• **INPUT FOR THIS TASK**
-- Opening Marker --

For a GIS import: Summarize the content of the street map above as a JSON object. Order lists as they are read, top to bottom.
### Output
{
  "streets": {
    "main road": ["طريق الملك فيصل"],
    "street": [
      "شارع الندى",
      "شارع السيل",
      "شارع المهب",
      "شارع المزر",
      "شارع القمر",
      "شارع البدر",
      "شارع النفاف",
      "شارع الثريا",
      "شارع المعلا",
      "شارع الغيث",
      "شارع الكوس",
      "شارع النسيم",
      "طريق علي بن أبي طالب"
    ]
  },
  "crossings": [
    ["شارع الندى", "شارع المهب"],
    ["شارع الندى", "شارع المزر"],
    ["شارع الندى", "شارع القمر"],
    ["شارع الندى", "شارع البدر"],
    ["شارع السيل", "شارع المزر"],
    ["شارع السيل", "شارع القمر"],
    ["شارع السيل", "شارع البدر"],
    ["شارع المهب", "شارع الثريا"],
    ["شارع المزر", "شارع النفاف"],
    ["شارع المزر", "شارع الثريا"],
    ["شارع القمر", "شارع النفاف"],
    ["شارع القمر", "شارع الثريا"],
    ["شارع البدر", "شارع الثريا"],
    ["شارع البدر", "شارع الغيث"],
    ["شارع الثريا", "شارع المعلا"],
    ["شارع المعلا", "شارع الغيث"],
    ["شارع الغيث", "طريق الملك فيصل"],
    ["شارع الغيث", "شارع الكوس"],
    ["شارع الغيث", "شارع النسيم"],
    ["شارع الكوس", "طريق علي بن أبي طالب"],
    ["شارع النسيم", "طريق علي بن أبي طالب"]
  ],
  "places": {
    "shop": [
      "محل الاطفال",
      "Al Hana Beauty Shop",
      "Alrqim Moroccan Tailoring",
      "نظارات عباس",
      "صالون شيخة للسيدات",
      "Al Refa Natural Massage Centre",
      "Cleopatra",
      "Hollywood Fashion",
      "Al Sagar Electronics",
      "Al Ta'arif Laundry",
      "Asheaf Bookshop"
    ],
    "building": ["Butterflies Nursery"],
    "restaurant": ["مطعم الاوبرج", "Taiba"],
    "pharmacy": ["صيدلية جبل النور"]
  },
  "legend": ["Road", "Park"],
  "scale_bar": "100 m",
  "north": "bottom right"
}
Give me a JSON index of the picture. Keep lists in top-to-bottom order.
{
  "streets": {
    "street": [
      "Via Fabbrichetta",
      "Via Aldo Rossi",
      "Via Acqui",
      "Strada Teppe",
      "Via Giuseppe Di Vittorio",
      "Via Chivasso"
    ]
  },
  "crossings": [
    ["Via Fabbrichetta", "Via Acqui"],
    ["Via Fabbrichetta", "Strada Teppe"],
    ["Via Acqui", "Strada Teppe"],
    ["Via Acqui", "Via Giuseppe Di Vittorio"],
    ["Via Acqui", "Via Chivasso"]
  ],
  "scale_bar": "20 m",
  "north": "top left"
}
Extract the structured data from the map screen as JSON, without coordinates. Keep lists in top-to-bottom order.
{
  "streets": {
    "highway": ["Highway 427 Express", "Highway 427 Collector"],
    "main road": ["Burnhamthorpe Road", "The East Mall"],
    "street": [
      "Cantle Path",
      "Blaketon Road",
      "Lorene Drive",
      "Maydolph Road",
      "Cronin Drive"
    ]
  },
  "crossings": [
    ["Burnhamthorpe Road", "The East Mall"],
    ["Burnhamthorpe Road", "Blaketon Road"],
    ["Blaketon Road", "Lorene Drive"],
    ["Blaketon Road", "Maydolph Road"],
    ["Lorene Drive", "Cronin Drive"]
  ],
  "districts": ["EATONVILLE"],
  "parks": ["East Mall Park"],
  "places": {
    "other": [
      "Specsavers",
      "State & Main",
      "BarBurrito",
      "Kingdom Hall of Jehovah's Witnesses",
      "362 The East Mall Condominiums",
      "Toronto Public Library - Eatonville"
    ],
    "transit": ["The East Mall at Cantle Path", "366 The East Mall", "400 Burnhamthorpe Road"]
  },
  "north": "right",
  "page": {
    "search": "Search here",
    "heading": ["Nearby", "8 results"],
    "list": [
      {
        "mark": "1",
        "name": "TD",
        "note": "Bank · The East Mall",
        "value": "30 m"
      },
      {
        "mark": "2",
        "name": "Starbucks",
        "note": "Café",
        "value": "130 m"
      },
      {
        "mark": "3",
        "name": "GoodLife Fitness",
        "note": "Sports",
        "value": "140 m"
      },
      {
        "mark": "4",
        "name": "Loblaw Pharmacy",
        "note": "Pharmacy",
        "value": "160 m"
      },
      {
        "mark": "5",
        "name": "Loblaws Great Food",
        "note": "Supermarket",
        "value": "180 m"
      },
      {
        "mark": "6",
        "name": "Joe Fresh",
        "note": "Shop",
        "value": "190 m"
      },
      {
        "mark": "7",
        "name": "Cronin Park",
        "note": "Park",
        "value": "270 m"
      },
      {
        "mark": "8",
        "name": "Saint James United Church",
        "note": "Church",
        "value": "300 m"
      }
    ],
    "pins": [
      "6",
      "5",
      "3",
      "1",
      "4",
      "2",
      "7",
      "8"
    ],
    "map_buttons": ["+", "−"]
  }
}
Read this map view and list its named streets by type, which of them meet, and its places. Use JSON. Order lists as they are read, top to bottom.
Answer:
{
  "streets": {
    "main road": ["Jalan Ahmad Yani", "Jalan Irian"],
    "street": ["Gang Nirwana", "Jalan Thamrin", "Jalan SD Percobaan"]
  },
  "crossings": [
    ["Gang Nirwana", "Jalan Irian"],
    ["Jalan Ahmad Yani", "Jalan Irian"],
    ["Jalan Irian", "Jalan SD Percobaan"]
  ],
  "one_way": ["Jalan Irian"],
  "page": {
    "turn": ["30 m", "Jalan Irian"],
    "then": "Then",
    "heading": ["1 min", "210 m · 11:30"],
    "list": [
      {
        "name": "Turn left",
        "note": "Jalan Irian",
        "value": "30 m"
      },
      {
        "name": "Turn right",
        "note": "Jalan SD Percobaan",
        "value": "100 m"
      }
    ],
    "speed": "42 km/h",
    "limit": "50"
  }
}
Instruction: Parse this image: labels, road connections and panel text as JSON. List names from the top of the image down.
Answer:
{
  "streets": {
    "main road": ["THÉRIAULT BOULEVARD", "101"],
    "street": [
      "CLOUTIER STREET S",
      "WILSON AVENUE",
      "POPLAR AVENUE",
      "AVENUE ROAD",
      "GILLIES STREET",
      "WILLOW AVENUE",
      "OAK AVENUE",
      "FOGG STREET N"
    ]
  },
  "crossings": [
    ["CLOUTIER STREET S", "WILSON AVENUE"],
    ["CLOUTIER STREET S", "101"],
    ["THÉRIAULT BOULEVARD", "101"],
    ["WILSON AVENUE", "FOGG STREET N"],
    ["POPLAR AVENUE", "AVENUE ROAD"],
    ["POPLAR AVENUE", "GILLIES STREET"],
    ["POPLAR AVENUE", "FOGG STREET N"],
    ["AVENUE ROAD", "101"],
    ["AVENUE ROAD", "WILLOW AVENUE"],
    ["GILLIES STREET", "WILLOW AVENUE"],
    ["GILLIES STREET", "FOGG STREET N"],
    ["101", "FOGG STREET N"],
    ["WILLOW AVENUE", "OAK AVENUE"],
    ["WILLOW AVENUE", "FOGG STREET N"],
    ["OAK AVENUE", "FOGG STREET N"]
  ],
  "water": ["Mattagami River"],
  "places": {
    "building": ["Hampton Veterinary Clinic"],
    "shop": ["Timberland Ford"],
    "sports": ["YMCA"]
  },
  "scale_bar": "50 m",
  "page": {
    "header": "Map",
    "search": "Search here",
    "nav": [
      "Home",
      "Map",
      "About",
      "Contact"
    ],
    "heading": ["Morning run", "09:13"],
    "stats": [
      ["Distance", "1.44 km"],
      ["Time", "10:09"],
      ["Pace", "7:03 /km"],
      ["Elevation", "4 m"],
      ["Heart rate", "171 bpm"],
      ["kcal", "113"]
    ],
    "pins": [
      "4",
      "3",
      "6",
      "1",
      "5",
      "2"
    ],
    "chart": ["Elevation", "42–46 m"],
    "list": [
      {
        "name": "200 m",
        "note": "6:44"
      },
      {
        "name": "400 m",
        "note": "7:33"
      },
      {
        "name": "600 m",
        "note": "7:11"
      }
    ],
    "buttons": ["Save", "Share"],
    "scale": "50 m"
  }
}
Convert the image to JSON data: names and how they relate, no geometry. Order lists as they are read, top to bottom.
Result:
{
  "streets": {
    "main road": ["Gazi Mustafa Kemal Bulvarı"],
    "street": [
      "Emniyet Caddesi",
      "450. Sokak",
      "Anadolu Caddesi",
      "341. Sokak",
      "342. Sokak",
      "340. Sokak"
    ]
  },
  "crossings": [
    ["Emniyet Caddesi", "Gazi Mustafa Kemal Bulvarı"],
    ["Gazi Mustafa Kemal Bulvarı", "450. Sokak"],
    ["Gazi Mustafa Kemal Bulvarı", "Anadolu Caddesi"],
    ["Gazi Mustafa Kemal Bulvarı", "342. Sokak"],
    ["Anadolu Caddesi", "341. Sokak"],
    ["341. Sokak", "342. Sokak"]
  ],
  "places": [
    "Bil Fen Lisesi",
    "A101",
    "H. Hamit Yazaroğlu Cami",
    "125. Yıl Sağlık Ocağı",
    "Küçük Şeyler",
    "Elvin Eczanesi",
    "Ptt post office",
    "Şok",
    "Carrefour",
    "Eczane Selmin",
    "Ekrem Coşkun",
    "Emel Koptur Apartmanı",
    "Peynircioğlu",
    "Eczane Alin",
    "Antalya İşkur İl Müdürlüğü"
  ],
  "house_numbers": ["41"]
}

-- Closing Marker --

• **WHAT THE EXERCISE ASKS**
In the data above, find each line that uses the string "Chivasso". Copy it.

• **TASK ANSWER**
      "Via Chivasso"
    ["Via Acqui", "Via Chivasso"]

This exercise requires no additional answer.